Fujuriphyes dagon was one of three new mud dragon species described by Cepeda et al, who also named Fissuroderes cthulhu and Fujuriphyes hydra from in or near the explored pockmarks. As with F. cthulhu, the other two species were named in honor of Lovecraftian deities.

===Etymology===
Cepeda et al chose the species name "dagon" as a reference to the H. P. Lovecraft character first appearing in the 1919 Dagon short story, and later called Father Dagon in The Shadow over Innsmouth. Lovecraft considered Dagon the husband of Mother Hydra and ruler of the amphibious Deep Ones.

==Distribution and habitat==
Fujuriphyes dagon is native to deep sea cold seep pockmarks in the Mozambique Channel. The only identified population of F. dagon was found in pockmark MTB06 which formed within a methane cold seep.
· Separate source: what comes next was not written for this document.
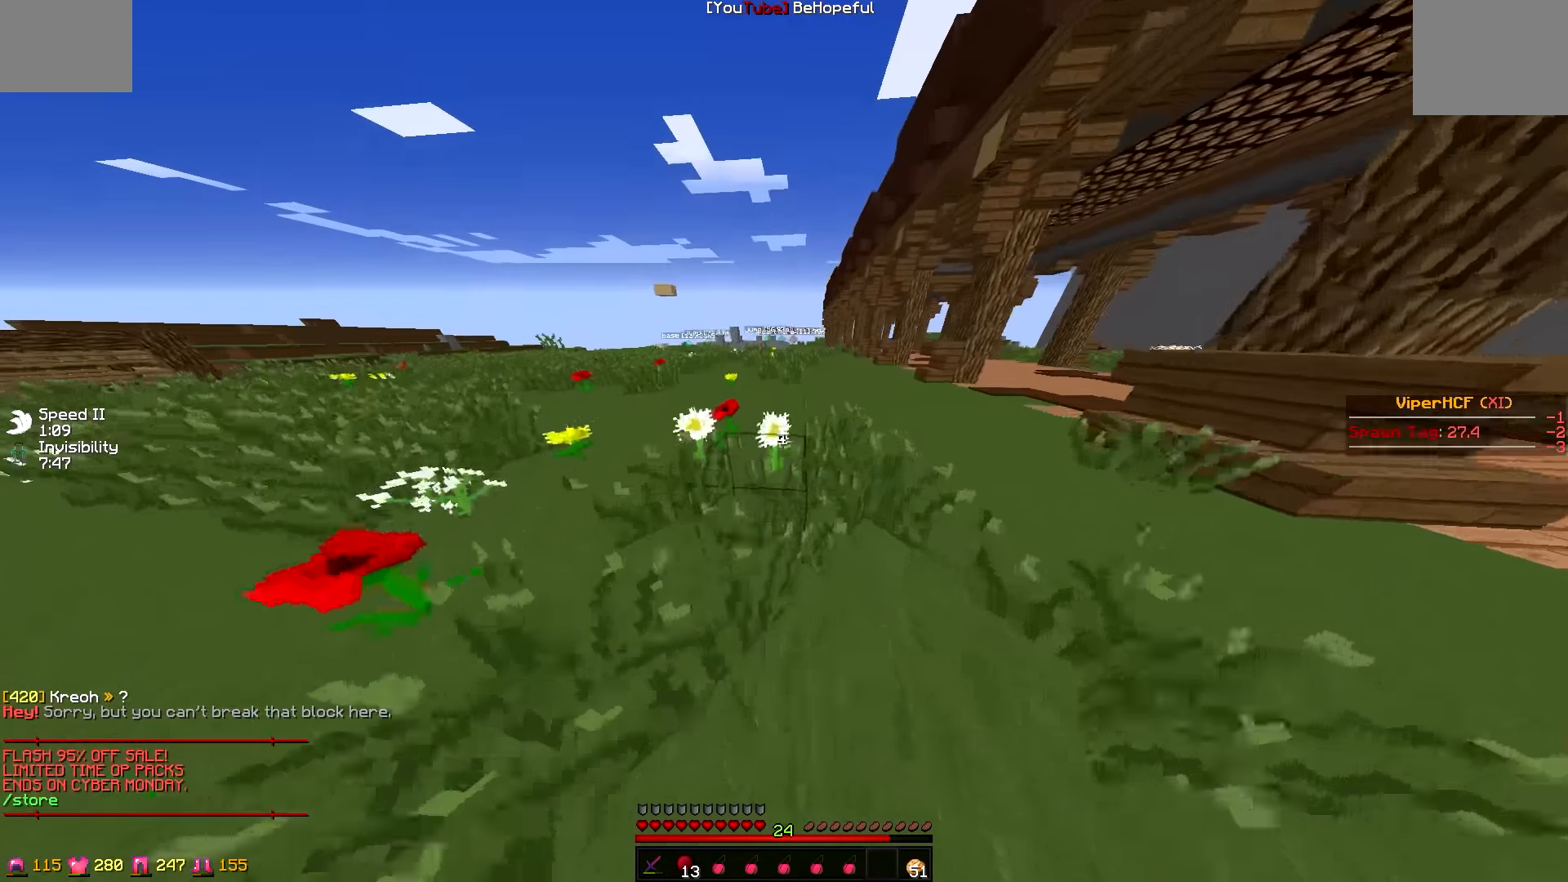
{"keys": ["w"], "events": [[150, "w", "up"], [234, "w", "down"]]}
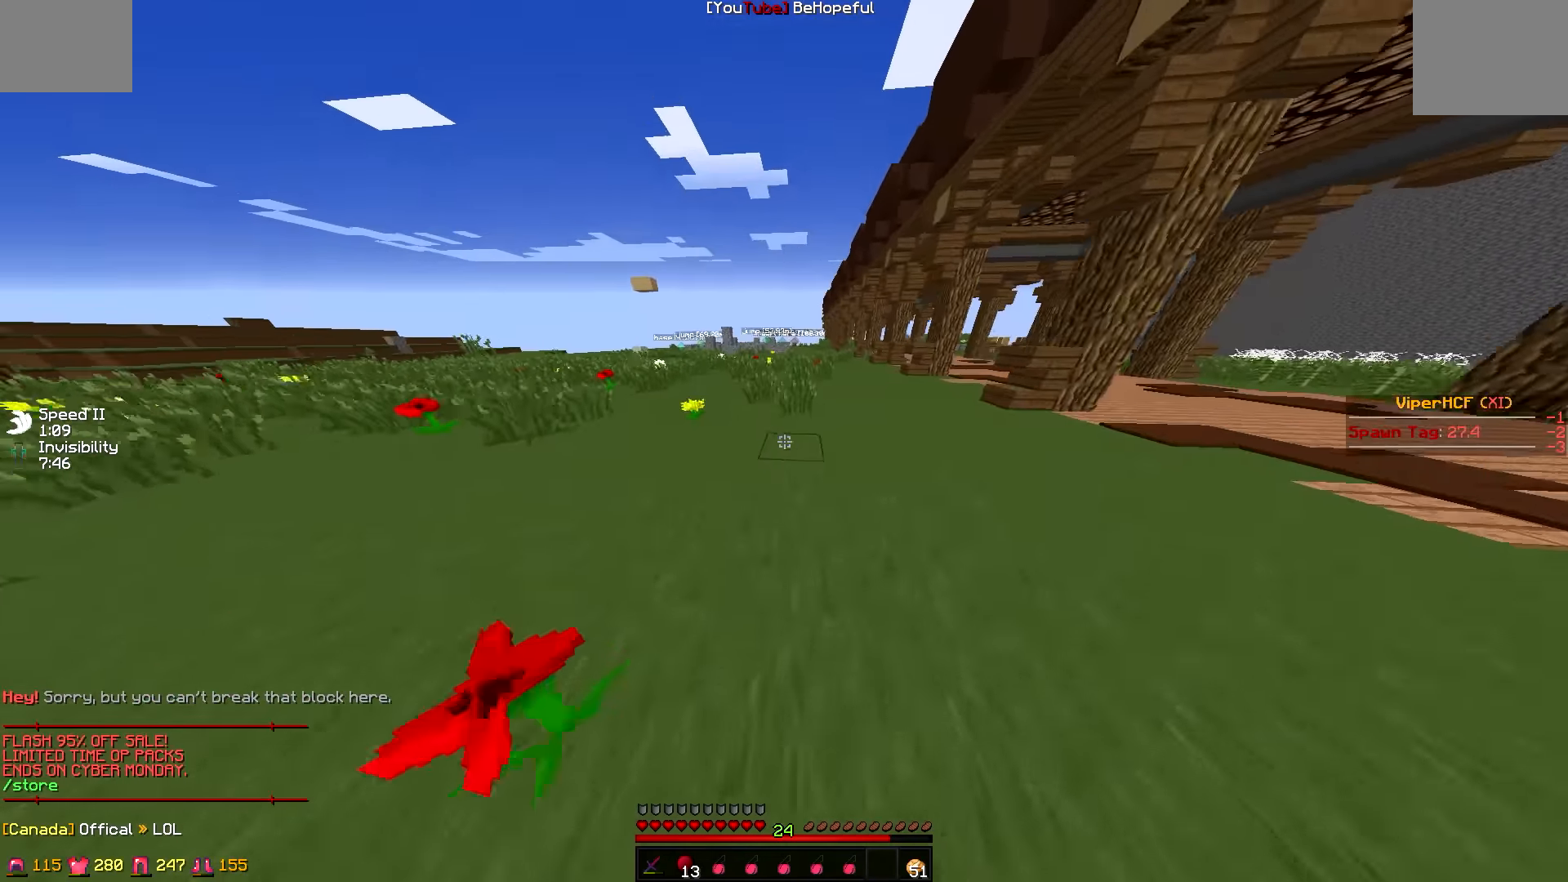
{"keys": ["w"], "events": []}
At the time of description the authors were unable to tell if F. dagon is a methane seep specialist or if it has a wider but unidentified range outside of the pockmarks.

==Ecology and behavior==
Fujuriphyes dagon is an uncommon Kinorhynch species in the MTB06 methane pockmark, accounting for only about 6.6% of the total adults. The most common species is Echinoderes unispinosus which made up 63.1% of the adults, followed by Fissuroderes cthulhu at 15%. The extremely reduced oxygen conditions and high concentrations of typically toxic methane is suggested to enable the Kinorhynch communities to grow and diversify with specialist species such as F. dagon evolving in the pockmarks. Chemosynthetic bacterial mats thriving on the methane and other hydrocarbon outputs in the pockmarks are thought to provide the main food for the kinorhynchs. However the community density is capped by the hydrogen sulfide concentration gradient that also results from the chemosynthesis. The community only flourishes with low to moderate hydrogen sulfide levels, which above a moderate level become toxic to even the adapted Kinorhynch species.